REQUIREMENT: Pick out every line in the records below that contains the string "Nisan", matching case, and copy each one.

=== Begin Enclosure ===

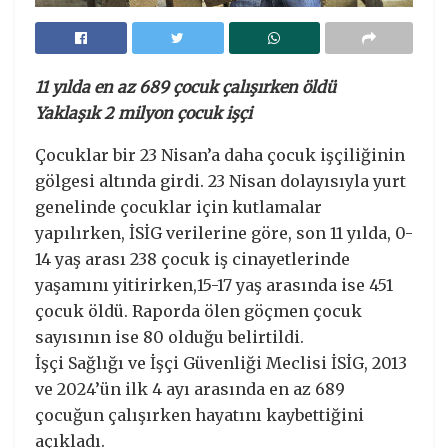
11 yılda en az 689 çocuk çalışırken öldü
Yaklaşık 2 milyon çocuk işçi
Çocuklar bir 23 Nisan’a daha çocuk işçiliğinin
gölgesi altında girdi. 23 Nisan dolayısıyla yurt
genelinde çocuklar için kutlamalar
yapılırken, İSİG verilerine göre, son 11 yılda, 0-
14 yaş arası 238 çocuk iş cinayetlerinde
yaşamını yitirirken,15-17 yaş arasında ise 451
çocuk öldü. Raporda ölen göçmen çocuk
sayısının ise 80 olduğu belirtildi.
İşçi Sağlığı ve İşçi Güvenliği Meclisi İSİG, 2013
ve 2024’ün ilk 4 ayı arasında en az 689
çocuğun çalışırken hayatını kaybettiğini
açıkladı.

=== End Enclosure ===
=== Begin Enclosure ===

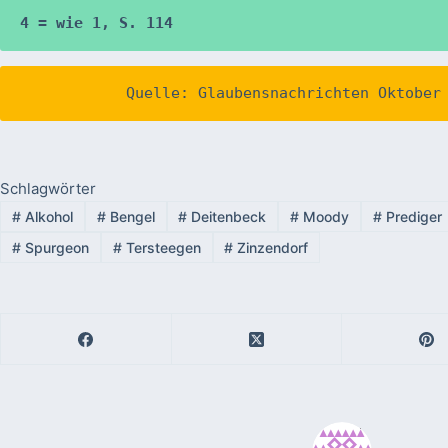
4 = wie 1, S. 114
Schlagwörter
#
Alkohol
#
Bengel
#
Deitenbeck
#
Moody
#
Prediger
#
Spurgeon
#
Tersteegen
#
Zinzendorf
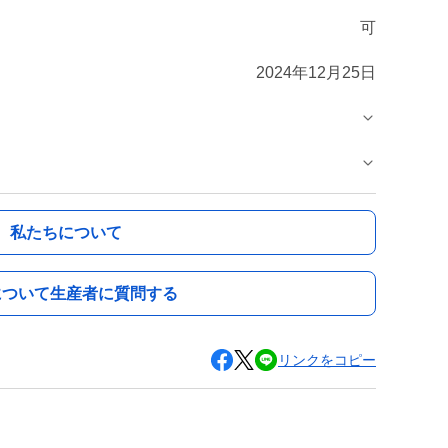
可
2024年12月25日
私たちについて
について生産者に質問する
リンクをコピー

=== End Enclosure ===
=== Begin Enclosure ===

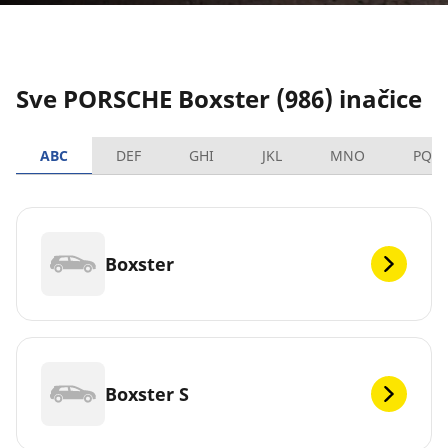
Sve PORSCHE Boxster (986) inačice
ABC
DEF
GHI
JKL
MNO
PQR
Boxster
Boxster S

=== End Enclosure ===

RESULT OF THE EXERCISE:
Çocuklar bir 23 Nisan’a daha çocuk işçiliğinin
gölgesi altında girdi. 23 Nisan dolayısıyla yurt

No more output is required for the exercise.